| TEXTO FORNECIDO |

━━━━━━━━

A herança de “Seo” Júlio Bezerra

" Há homens que lutam um dia e são bons, há outros que lutam um ano e são melhores, há os que lutam muitos anos e são muito bons. Mas há os que lutam toda a vida e estes são imprescindíveis" (Bertold Brecht)

Na noite do último sábado, 2.06, às 21:55 horas, atendi ao toque do celular e do outro lado da linha ouvi a voz angustiada do camarada Alcides: “camarada Miranda, não tenho notícias boas, papai acaba de falecer… Avise aos demais camaradas do PCdoB para o velório, pois certamente esse era um dos seus desejos de ser prestigiado pelos camaradas.”

No momento me contive, mas o baque foi grande. Eu que conheci pessoalmente Seo Júlio no idos de 1986, durante uma visita que fazia em Cuiabá, época em que estava concluindo o curso de agronomia em Goiânia.

━━━━━━━━

| OBJETIVO |
Escreva a continuação do texto sobre a herança de "Seo" Júlio Bezerra, começando logo depois da última frase apresentada.

| REGISTROS GUARDADOS |
━━━━━━━━

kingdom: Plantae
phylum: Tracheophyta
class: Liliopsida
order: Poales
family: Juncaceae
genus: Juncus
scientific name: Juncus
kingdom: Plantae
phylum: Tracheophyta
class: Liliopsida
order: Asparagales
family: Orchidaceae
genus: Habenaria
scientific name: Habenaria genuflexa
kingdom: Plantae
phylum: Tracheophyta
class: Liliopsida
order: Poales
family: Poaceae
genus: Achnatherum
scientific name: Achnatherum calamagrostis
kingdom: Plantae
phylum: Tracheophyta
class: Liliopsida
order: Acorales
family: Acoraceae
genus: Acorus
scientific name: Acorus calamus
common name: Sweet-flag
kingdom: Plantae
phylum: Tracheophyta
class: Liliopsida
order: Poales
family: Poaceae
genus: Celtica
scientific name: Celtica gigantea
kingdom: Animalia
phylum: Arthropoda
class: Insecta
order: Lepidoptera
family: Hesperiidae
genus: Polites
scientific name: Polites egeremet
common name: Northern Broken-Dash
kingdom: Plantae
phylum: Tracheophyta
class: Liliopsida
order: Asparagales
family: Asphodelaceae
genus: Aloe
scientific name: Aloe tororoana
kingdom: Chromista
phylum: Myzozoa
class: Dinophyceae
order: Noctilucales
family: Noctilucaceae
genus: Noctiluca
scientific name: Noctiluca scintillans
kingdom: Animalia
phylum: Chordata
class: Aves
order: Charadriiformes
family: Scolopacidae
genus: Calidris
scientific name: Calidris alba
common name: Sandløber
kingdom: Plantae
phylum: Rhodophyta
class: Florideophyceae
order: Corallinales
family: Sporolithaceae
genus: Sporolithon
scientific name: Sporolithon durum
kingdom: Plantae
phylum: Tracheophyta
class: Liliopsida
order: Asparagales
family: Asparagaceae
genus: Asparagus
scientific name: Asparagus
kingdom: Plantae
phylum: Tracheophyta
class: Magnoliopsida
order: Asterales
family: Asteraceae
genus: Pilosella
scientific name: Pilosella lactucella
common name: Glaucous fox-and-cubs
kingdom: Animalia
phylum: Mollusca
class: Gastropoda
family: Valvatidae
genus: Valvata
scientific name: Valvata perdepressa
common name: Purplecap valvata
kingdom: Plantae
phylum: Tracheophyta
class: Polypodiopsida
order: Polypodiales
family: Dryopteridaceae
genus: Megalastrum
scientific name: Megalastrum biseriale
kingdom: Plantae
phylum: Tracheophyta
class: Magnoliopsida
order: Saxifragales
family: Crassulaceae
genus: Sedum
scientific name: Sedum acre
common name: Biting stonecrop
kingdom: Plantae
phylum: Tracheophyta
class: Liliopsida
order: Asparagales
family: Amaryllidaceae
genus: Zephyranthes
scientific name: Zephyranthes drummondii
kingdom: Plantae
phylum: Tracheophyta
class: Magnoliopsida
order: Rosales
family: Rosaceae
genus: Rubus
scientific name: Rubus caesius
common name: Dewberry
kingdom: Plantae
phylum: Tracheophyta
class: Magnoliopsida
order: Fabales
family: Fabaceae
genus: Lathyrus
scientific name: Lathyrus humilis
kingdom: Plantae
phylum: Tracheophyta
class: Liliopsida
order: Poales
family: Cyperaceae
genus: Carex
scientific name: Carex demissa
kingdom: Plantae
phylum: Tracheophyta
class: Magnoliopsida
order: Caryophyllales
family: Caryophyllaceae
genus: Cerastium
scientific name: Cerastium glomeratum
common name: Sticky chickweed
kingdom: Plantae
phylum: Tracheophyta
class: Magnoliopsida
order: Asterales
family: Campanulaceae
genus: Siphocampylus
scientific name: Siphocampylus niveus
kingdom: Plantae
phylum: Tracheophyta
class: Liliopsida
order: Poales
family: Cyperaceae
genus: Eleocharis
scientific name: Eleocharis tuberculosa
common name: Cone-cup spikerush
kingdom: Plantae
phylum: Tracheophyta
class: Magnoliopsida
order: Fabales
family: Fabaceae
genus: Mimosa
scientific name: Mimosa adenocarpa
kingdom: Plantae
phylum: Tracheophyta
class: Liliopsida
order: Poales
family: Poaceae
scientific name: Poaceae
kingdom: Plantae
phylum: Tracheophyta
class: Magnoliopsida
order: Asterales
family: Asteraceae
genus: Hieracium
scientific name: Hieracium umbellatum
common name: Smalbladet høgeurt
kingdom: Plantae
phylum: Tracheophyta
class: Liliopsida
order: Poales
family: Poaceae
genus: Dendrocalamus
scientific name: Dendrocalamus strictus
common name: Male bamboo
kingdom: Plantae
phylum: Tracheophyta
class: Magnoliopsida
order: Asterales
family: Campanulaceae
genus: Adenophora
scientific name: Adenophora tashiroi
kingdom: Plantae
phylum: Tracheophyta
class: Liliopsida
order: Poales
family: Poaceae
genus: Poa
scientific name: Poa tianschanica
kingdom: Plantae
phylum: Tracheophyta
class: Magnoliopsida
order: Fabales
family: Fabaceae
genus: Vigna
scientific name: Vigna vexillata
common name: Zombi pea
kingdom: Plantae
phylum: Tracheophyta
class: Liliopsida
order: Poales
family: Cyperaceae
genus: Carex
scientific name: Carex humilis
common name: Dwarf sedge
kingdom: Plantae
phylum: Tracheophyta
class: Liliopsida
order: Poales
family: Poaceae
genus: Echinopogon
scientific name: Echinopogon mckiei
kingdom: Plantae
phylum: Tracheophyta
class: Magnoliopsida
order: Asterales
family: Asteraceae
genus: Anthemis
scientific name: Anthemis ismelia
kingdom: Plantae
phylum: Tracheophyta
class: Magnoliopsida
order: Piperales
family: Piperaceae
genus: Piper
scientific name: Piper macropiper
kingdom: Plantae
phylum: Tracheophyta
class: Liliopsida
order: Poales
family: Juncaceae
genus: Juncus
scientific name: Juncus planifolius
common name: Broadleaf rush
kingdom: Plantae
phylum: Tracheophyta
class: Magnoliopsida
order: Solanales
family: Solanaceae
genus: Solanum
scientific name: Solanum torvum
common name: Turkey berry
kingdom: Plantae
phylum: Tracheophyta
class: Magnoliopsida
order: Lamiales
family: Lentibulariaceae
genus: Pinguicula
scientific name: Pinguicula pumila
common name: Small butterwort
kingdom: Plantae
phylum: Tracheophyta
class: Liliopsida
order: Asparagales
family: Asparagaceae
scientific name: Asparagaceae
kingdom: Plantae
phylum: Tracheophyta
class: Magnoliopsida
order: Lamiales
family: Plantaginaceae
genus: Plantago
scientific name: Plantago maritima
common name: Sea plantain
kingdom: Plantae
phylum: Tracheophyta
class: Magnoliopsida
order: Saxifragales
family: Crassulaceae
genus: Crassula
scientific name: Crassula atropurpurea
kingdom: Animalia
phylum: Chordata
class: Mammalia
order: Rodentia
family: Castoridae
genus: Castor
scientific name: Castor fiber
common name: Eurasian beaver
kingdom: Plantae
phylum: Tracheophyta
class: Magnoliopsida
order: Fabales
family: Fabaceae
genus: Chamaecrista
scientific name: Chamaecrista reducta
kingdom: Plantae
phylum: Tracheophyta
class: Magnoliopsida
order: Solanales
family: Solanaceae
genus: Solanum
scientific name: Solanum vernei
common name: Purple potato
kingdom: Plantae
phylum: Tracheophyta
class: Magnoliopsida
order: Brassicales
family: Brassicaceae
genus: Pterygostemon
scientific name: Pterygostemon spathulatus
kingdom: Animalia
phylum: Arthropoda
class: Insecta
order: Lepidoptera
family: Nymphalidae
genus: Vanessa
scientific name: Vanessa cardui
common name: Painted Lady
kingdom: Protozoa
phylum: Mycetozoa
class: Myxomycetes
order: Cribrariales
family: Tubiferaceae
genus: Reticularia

━━━━━━━━

| RESULTADO |
Meu irmão Ronaldo Muniz e minha irmã Marinez Muniz, que residiam aqui, já me haviam falado dele com muito entusiasmo. No entanto, esse primeiro contato me cativou, pela sua conversa franca e descontraída. Ia contando sua história no Partido, segundo ele, iniciada aos 17 anos e em pleno regime ditatorial. Falava de sua trajetória. Parecia até que eu já o conhecia há anos!

Confesso que aquela “prosa” me deu mais convicções para continuar na luta pela reorganização do PCdoB e empunhar as bandeiras políticas pela redemocratização do país.

Posteriormente, em 1990, mudei para Cuiabá, e aí minha convivência com ele foi mais intensa. Inúmeras vezes estávamos juntos em viagens pelo interior para fazer filiações e construir diretórios, nas campanhas do sindicato dos servidores públicos de Cuiabá, nas campanhas eleitorais de nossos candidatos, nas manifestações e passeatas, pichações, etc.

Nas viagens com Seo Júlio o “tempo não existia”, pois seus causos e histórias faziam horas transformarem em minutos, segundos…

Mesmo analfabeto “das letras”, ele entendia e opinava com precisão sobre tudo… Enfrentava qualquer debate, mesmo com “letrados”, deixando muitos “no chinelo”.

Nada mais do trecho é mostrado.